┏━━

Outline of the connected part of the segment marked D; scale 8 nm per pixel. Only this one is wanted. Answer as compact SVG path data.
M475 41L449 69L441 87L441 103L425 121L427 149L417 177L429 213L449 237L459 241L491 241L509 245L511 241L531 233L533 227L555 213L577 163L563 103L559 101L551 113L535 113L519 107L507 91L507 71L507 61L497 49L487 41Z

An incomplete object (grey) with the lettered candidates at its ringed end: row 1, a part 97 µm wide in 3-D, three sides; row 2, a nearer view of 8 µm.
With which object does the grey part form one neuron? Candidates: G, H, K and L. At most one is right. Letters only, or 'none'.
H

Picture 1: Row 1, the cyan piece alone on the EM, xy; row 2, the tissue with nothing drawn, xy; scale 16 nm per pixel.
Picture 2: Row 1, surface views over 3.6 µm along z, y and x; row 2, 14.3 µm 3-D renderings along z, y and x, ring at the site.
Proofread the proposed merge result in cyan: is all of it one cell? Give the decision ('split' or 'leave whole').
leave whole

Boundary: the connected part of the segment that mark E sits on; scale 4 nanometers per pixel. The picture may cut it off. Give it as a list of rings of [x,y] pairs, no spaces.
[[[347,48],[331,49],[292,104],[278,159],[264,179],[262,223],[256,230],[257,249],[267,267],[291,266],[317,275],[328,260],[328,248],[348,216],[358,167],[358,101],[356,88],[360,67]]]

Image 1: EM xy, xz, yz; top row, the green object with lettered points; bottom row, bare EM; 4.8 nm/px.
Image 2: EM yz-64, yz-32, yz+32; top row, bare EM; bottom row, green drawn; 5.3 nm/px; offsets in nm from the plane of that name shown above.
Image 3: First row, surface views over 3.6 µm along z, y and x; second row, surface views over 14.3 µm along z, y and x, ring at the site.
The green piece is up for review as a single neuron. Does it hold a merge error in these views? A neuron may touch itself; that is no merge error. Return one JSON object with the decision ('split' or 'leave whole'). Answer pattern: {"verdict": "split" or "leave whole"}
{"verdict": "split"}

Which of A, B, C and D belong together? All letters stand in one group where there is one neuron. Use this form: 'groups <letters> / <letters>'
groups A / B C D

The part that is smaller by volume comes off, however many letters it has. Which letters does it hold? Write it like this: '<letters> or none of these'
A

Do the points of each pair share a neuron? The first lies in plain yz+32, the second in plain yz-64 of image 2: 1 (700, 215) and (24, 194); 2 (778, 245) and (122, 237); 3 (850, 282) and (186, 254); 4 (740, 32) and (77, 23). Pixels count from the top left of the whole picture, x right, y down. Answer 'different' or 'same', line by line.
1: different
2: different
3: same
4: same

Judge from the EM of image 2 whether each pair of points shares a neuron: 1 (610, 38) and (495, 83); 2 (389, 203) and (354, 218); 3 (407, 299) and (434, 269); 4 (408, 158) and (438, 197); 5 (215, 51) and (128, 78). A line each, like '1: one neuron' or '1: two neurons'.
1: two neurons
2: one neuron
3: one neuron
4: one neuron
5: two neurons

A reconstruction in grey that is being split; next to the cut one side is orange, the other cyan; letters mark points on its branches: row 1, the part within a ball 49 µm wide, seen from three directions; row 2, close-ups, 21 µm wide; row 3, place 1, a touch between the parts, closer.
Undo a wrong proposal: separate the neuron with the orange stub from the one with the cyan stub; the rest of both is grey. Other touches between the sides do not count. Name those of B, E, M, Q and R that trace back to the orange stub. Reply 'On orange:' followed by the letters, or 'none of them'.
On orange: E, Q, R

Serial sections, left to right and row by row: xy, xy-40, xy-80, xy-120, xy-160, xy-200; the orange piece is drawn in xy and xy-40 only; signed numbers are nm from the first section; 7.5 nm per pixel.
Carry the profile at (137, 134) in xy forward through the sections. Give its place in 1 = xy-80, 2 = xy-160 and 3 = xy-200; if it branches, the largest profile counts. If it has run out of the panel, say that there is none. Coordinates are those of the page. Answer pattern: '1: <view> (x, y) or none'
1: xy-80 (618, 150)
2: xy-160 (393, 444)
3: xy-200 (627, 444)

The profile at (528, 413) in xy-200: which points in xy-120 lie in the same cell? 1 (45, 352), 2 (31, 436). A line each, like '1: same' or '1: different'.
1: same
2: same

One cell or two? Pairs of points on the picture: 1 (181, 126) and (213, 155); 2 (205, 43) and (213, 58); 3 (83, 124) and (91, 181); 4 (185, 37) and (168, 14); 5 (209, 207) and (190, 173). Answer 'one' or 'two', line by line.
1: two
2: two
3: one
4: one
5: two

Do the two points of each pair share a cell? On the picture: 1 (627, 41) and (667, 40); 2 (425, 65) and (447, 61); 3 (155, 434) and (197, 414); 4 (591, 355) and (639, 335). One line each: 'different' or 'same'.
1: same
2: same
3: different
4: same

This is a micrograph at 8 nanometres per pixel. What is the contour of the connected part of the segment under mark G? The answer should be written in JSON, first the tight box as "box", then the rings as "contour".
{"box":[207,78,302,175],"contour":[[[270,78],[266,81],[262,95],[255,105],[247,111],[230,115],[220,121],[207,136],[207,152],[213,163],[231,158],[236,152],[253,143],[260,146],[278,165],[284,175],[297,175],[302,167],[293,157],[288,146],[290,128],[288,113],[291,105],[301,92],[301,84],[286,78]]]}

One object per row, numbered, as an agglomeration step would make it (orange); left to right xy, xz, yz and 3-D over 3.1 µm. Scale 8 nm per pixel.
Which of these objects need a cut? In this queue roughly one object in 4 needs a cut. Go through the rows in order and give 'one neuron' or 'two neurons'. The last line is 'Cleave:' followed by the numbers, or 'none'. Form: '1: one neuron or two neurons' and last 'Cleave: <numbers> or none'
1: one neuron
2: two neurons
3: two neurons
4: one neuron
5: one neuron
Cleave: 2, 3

┗━━

#### [Problem details]
Copy every line of the listing that includes the string "site".

#### [Expected answer]
Picture 2: Row 1, surface views over 3.6 µm along z, y and x; row 2, 14.3 µm 3-D renderings along z, y and x, ring at the site.
Image 3: First row, surface views over 3.6 µm along z, y and x; second row, surface views over 14.3 µm along z, y and x, ring at the site.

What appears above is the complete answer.